Activity:
What are the lines from the top of the entries through the one with "to the mouthpiece you originally"? Write them out exactly, with no pictures.

Page images and extracted text:
»»

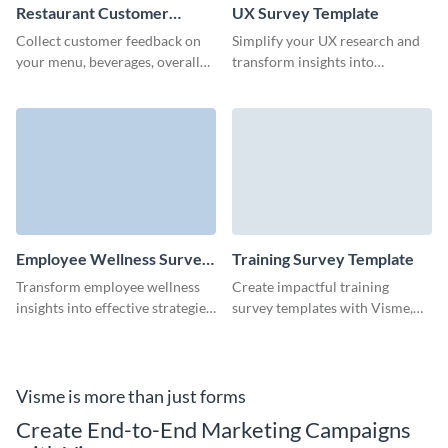
Restaurant Customer
UX Survey Template
Satisfaction Survey
Collect customer feedback on
Simplify your UX research and
Template
your menu, beverages, overall
transform insights into
guest experience and service
innovation with this user-
with Visme surveys.
friendly UX survey template,
ideal for identifying key
improvements.
Employee Wellness Survey
Training Survey Template
Template
Transform employee wellness
Create impactful training
insights into effective strategies
survey templates with Visme,
for a happier, more productive
ensuring you gather the insights
workplace with this employee
needed to refine and perfect
wellness survey template.
your sessions.
Visme is more than just forms
Create End-to-End Marketing Campaigns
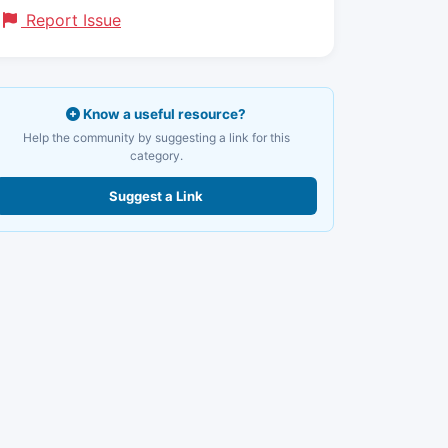
Report Issue
Know a useful resource?
Help the community by suggesting a link for this
category.
Suggest a Link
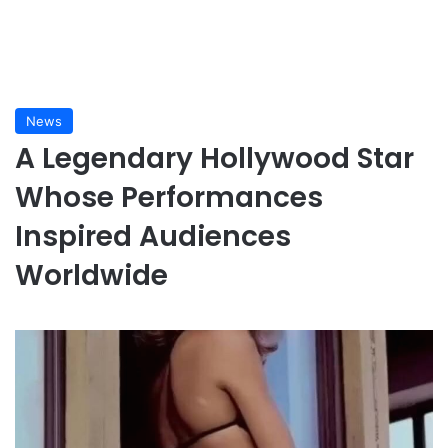
News
A Legendary Hollywood Star
Whose Performances
Inspired Audiences
Worldwide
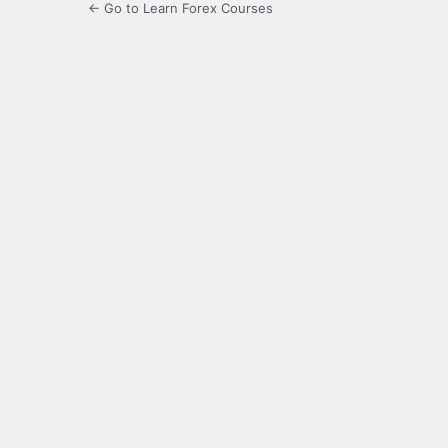
← Go to Learn Forex Courses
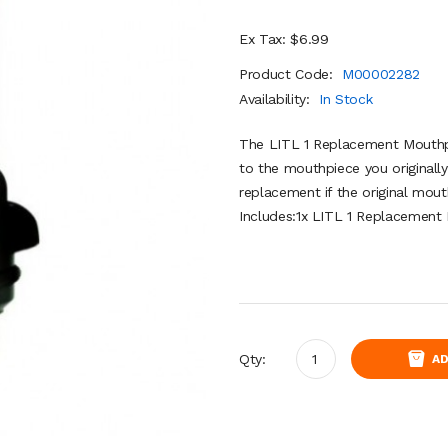
Ex Tax: $6.99
Product Code:
M00002282
Availability:
In Stock
The LITL 1 Replacement Mouthpie
to the mouthpiece you originally
replacement if the original mout
Includes:1x LITL 1 Replacement
Qty:
AD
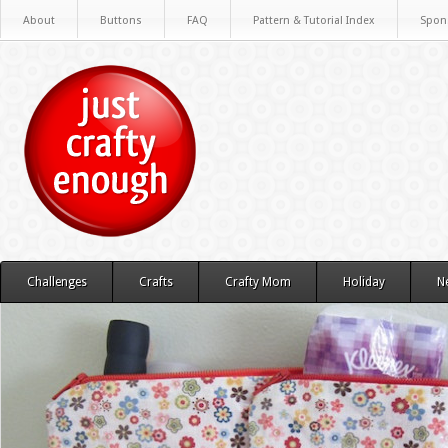
About
Buttons
FAQ
Pattern & Tutorial Index
Spon
Challenges
Crafts
Crafty Mom
Holiday
N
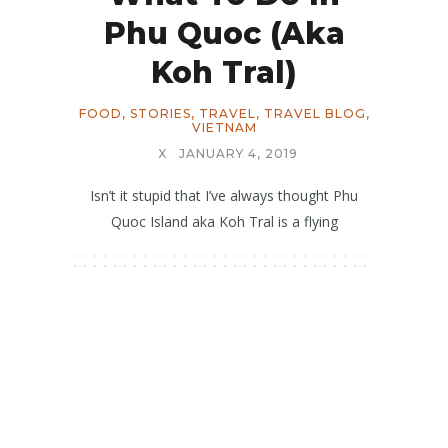
Phu Quoc (aka
Koh Tral)
FOOD
,
STORIES
,
TRAVEL
,
TRAVEL BLOG
,
VIETNAM
X
JANUARY 4, 2019
Isn’t it stupid that I’ve always thought Phu
Quoc Island aka Koh Tral is a flying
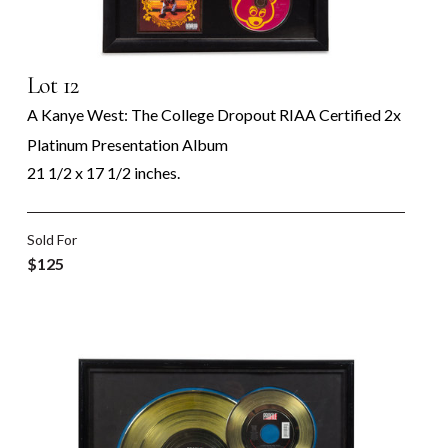
Lot 12
A Kanye West: The College Dropout RIAA Certified 2x
Platinum Presentation Album
21 1/2 x 17 1/2 inches.
Sold For
$125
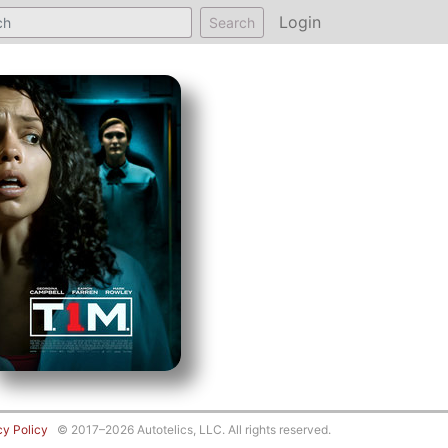
Login
Search
cy Policy
© 2017–2026 Autotelics, LLC. All rights reserved.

««

Written answer:
Restaurant Customer
UX Survey Template
Satisfaction Survey
Collect customer feedback on
Simplify your UX research and
Template
your menu, beverages, overall
transform insights into
guest experience and service
innovation with this user-
with Visme surveys.
friendly UX survey template,
ideal for identifying key
improvements.
Employee Wellness Survey
Training Survey Template
Template
Transform employee wellness
Create impactful training
insights into effective strategies
survey templates with Visme,
for a happier, more productive
ensuring you gather the insights
workplace with this employee
needed to refine and perfect
wellness survey template.
your sessions.
Visme is more than just forms
Create End-to-End Marketing Campaigns
Report Issue
Know a useful resource?
Help the community by suggesting a link for this
category.
Suggest a Link
News
A Legendary Hollywood Star
Whose Performances
Inspired Audiences
Worldwide
← Go to Learn Forex Courses
Ex Tax: $6.99
Product Code:
M00002282
Availability:
In Stock
The LITL 1 Replacement Mouthpie
to the mouthpiece you originally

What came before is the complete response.